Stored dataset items
--------------------------------
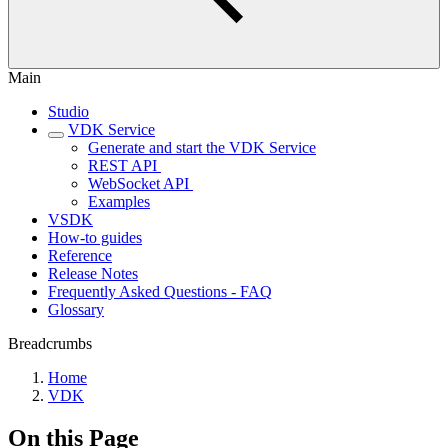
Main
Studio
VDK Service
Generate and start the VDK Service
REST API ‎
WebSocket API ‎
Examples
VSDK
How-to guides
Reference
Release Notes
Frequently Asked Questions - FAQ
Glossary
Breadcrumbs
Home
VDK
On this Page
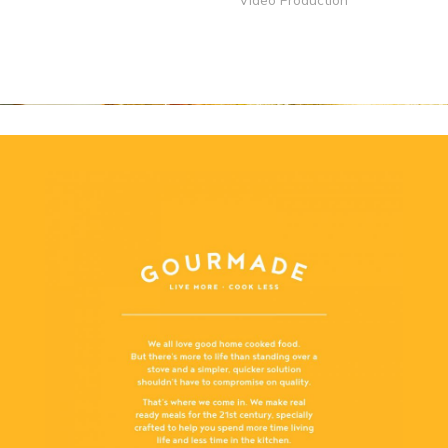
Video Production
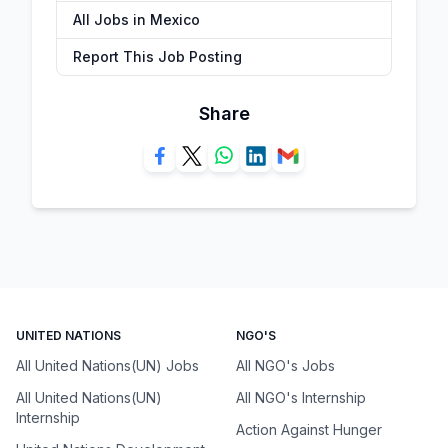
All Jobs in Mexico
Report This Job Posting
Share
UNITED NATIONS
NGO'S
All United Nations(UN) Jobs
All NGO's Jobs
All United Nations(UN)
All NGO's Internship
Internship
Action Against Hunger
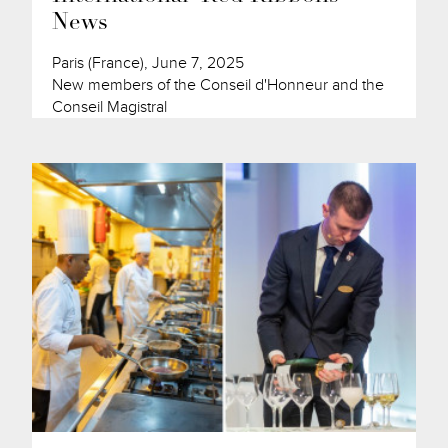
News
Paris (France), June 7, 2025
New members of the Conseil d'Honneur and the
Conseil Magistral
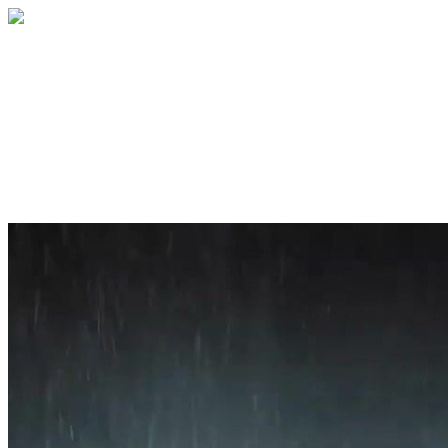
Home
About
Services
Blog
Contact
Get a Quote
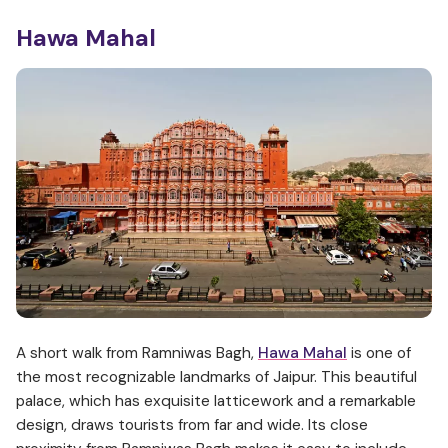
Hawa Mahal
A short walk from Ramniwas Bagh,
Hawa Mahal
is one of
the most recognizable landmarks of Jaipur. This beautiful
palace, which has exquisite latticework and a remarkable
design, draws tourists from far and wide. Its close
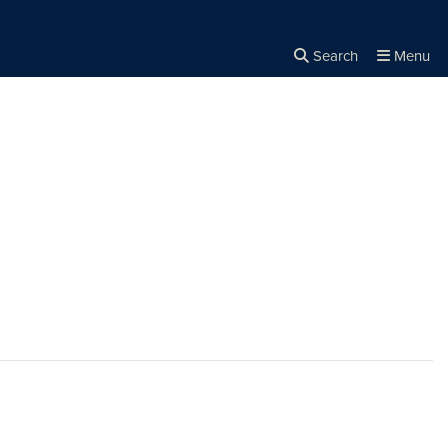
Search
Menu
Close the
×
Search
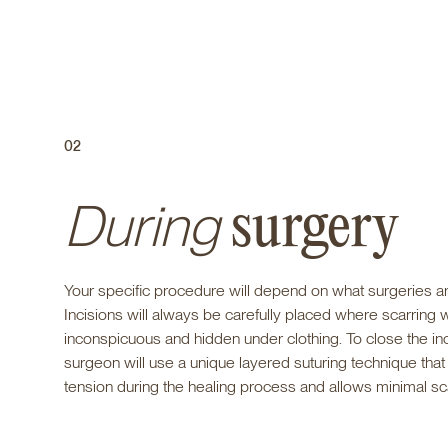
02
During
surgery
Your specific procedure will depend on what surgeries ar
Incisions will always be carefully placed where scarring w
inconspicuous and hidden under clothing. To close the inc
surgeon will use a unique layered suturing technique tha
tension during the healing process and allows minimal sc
--------------------------------
WORK TO COMPLETE -
Please count the lines in the records that contain the word "from", and give only that number.

OUTPUT OF THE EXERCISE -
2